═════ Excerpted records ═════

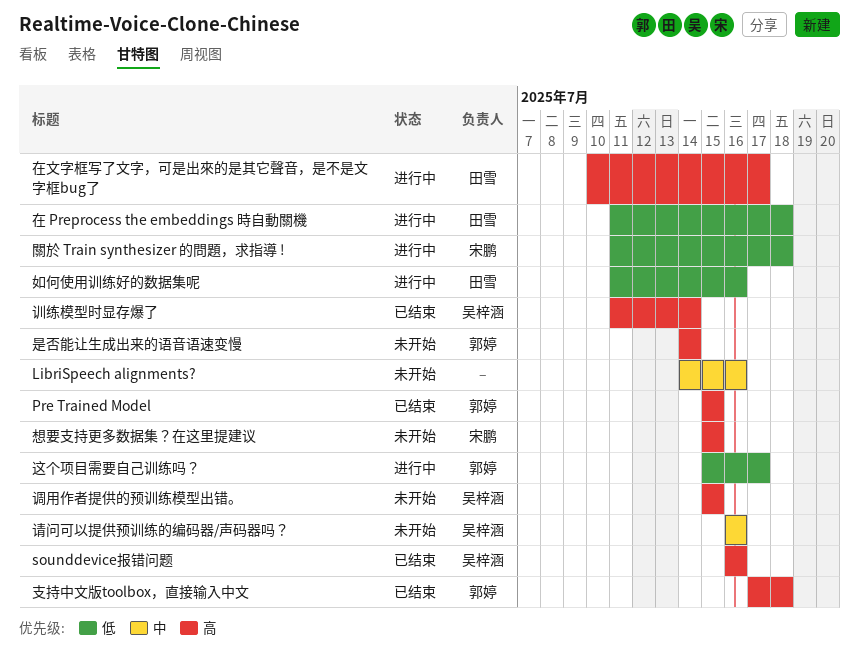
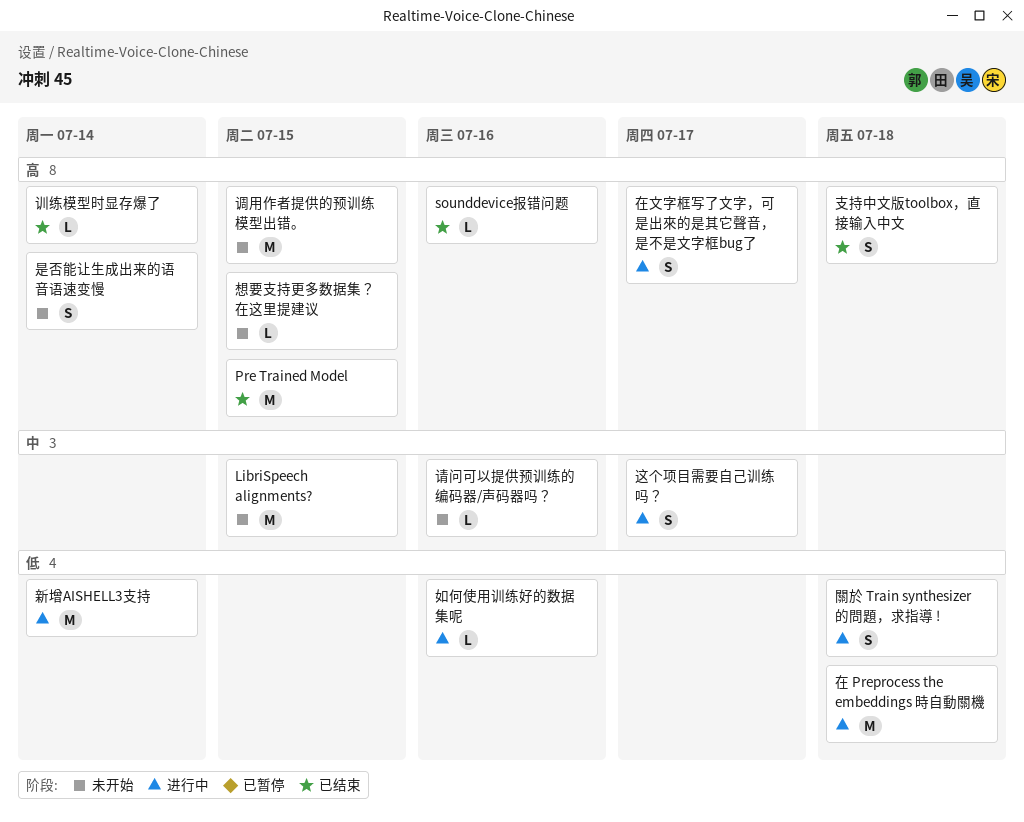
LibriSpeech alignments?, due: Jul 16 -> Jul 15
新增AISHELL3支持: none -> present
这个项目需要自己训练吗？, priority: 低 -> 中

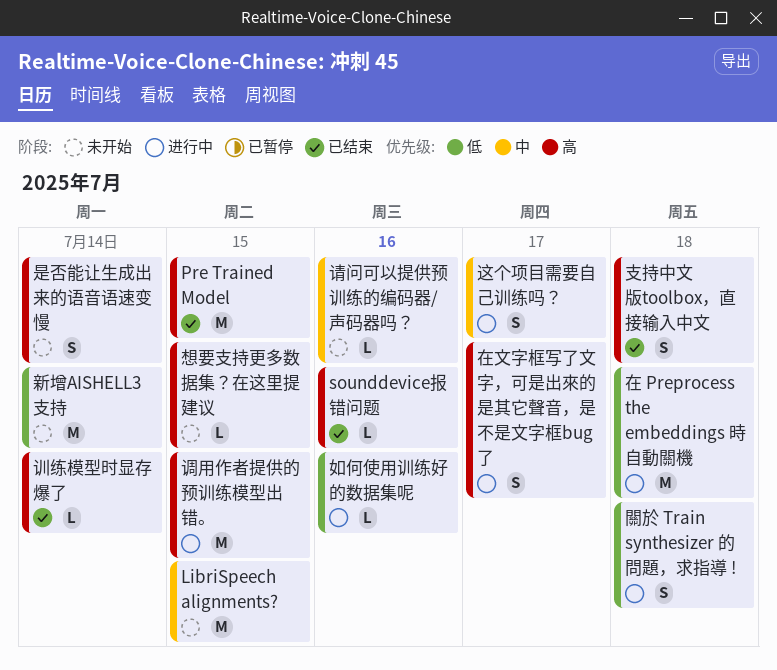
新增AISHELL3支持, status: 进行中 -> 未开始
调用作者提供的预训练模型出错。, status: 未开始 -> 进行中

═════

- [Your goal]: Restate, word for word, all of the material above, leaving out the images.

- [Answer section]:
LibriSpeech alignments?, due: Jul 16 -> Jul 15
新增AISHELL3支持: none -> present
这个项目需要自己训练吗？, priority: 低 -> 中

新增AISHELL3支持, status: 进行中 -> 未开始
调用作者提供的预训练模型出错。, status: 未开始 -> 进行中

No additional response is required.